Metin2 operates under a free-to-play model. Players can access the game without an initial purchase, while optional in-game items can be acquired through microtransactions using premium currency.

These items may provide convenience features, cosmetic changes, or gameplay advantages, depending on their function.

== Development and publishing ==

Metin2 was developed by Ymir Entertainment, which was later acquired by Webzen. The game was released in South Korea in 2004 and subsequently localized for international markets.

Gameforge became the publisher for Europe and other territories, operating regional servers and providing ongoing support, updates, and community management.

Over time, the game evolved from its original version through continuous updates, technical improvements, and expansions.

== Expansions and updates ==

Metin2 has received numerous updates since its release, contributing to its longevity as a live-service game.

During the COVID-19 pandemic, the game saw increased player activity, coinciding with the release of the major expansion Conquerors of Yohara.
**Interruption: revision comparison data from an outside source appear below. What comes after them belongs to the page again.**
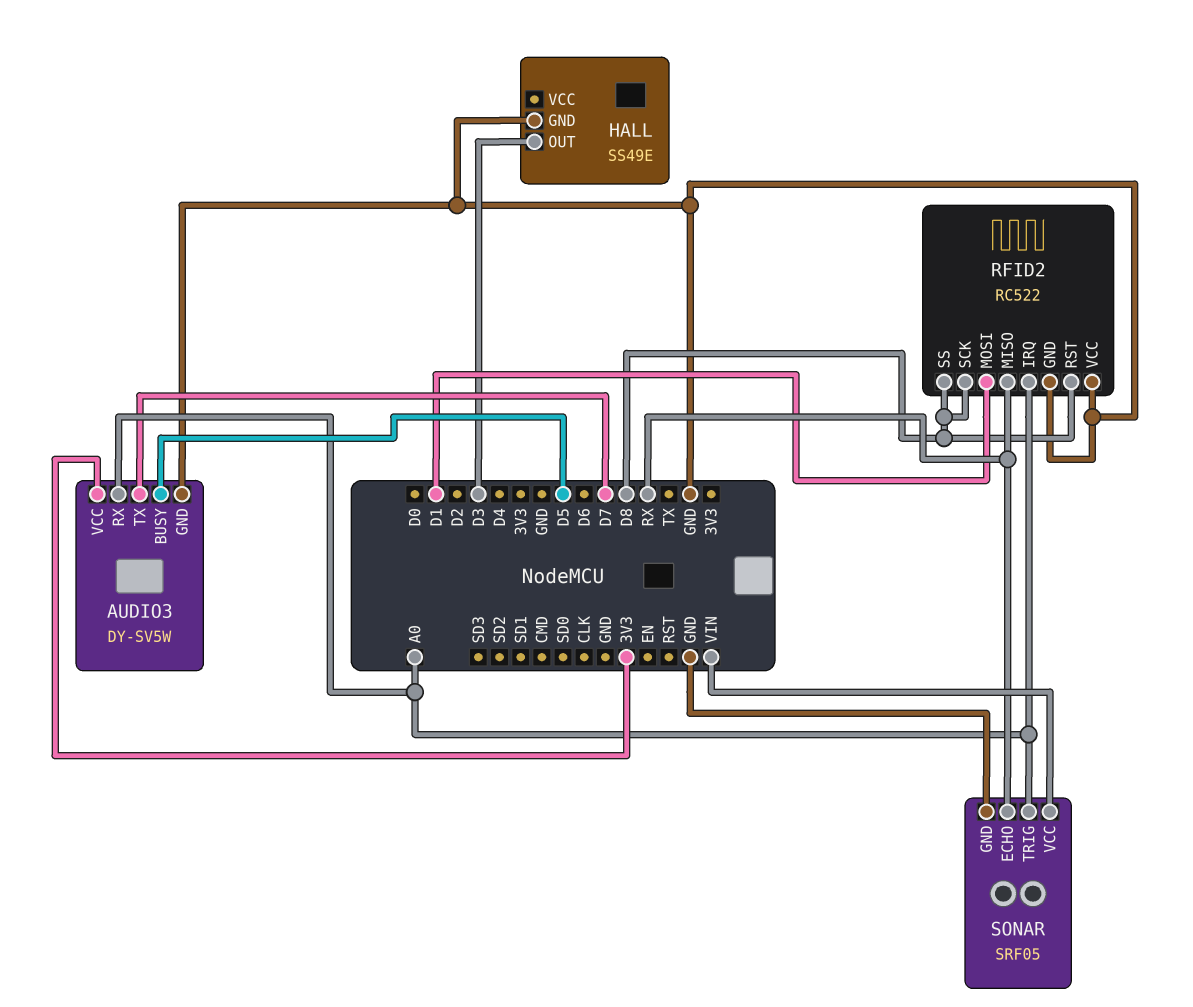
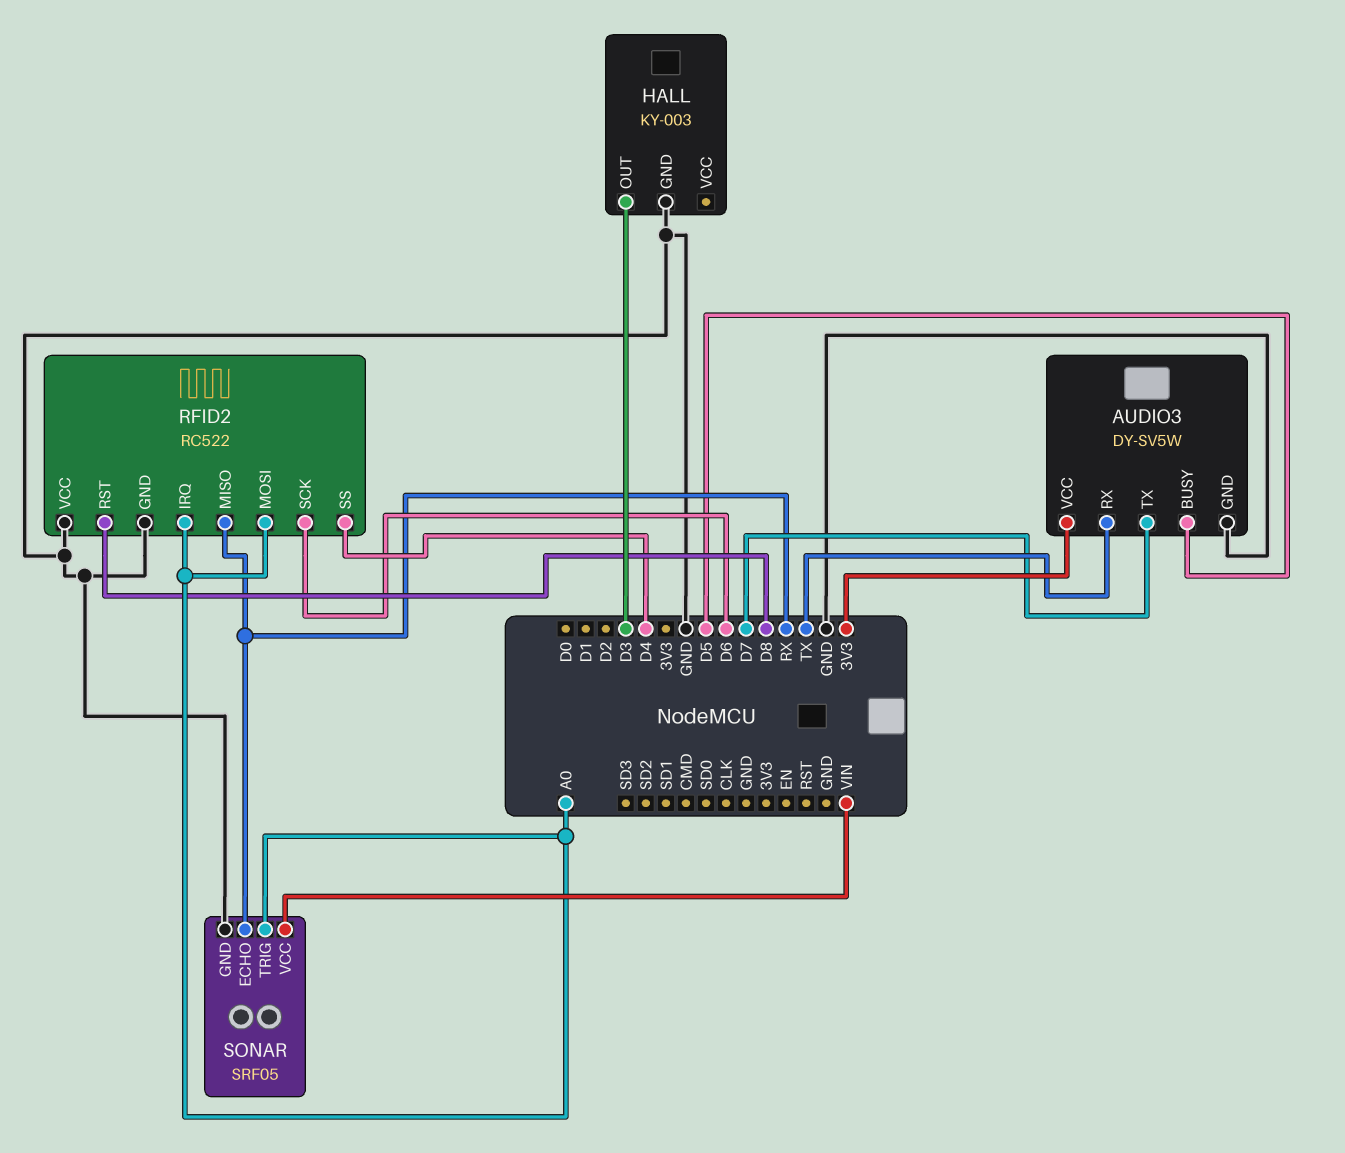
AUDIO3 pin RX: A0 -> TX
HALL: SS49E -> KY-003
RFID2 pin MOSI: D1 -> A0
RFID2 pin SCK: D8 -> D6
RFID2 pin SS: D8 -> D4

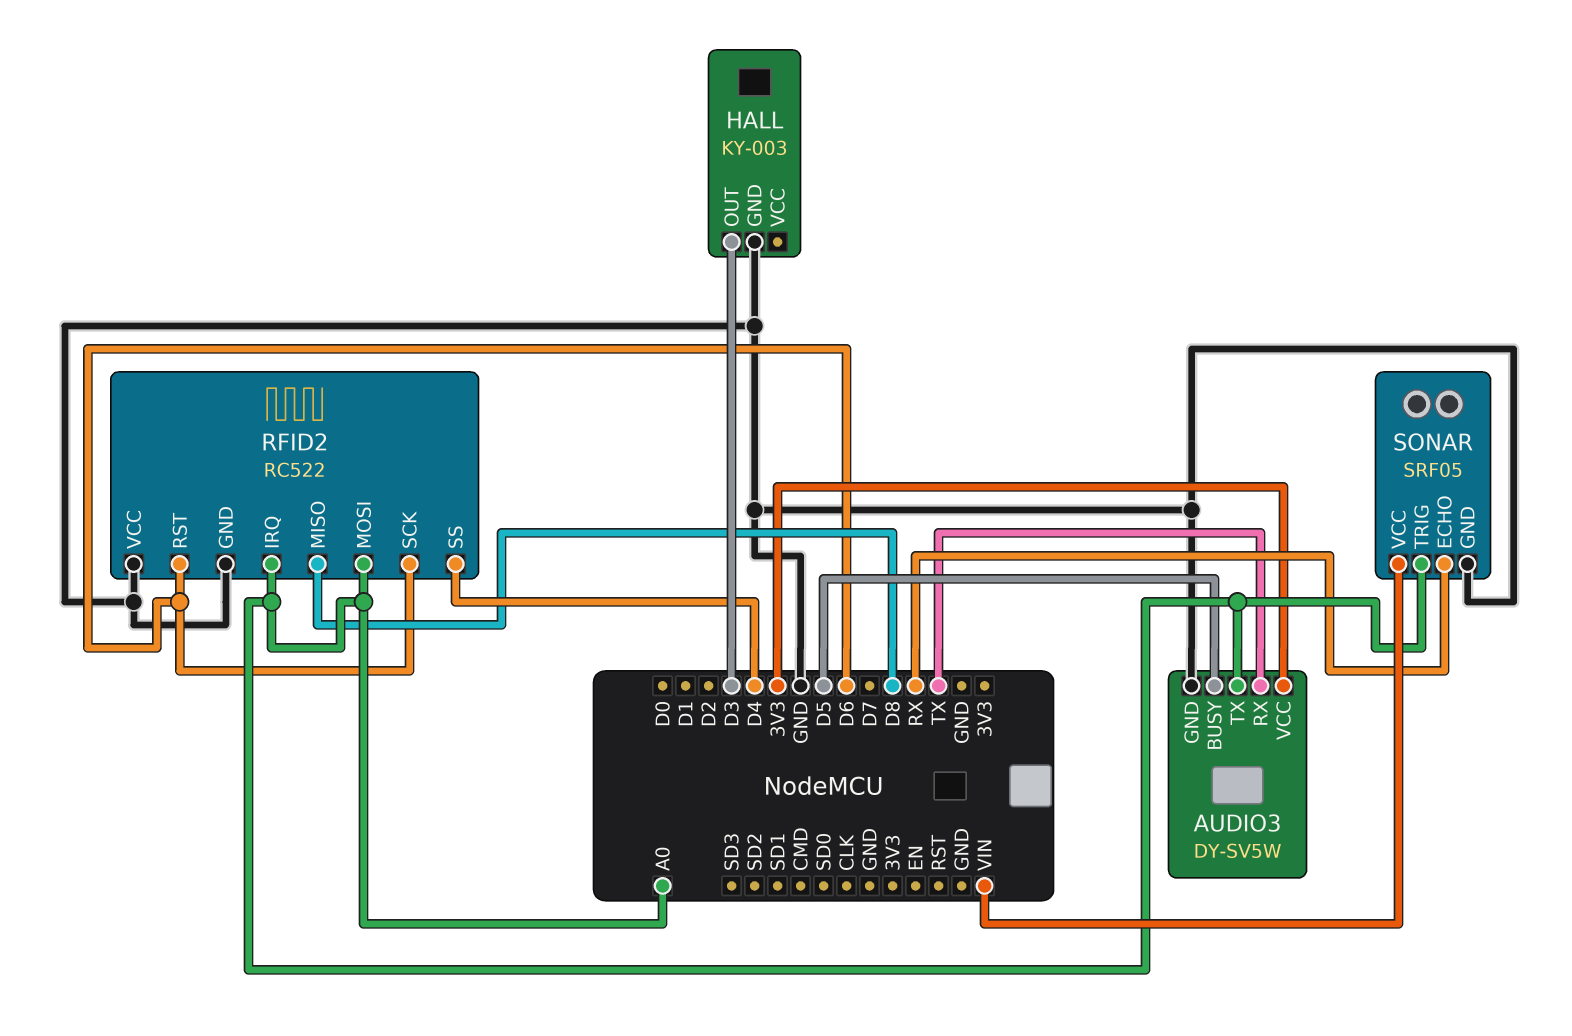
AUDIO3 pin TX: D7 -> A0
RFID2 pin MISO: RX -> D8
RFID2 pin RST: D8 -> D6

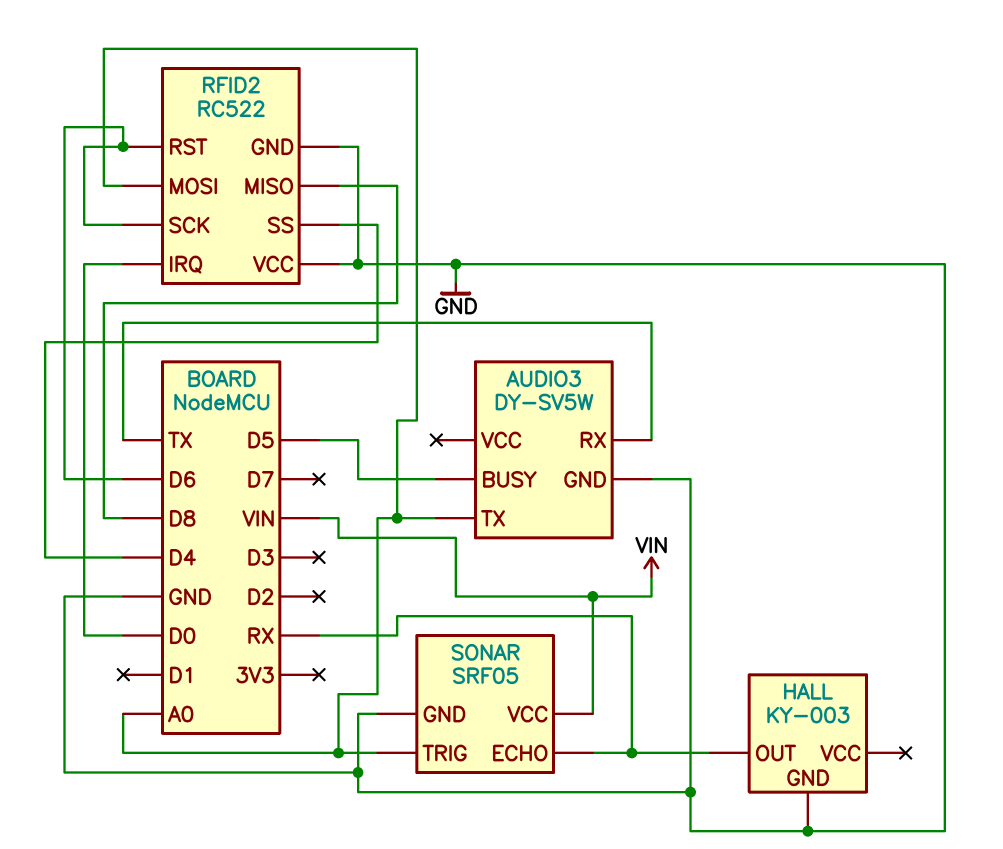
AUDIO3 pin VCC: 3V3 -> none
HALL pin OUT: D3 -> RX
RFID2 pin IRQ: A0 -> D0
This expansion introduced a new high-level continent, additional dungeons, enemies, and extended progression systems aimed at experienced players.

A later large-scale update, Tyranny of Aamon, further expanded the game world by adding new regions, narrative content, equipment systems, and gameplay mechanics designed to deepen endgame progression.

In addition to major expansions, the game receives frequent content updates and system improvements.

== Events and community ==

Metin2 features regular seasonal events and in-game activities, including holiday-themed content, limited-time challenges, and promotional item giveaways. These events are designed to maintain engagement and encourage interaction within the player community.

The game has maintained an active international community for many years, supported by official forums, events, and ongoing updates.

== Legacy ==

As one of the early MMORPGs of the 2000s, Metin2 remains in active operation more than two decades after its initial release. Its continued development and regular updates reflect sustained player interest and long-term service support.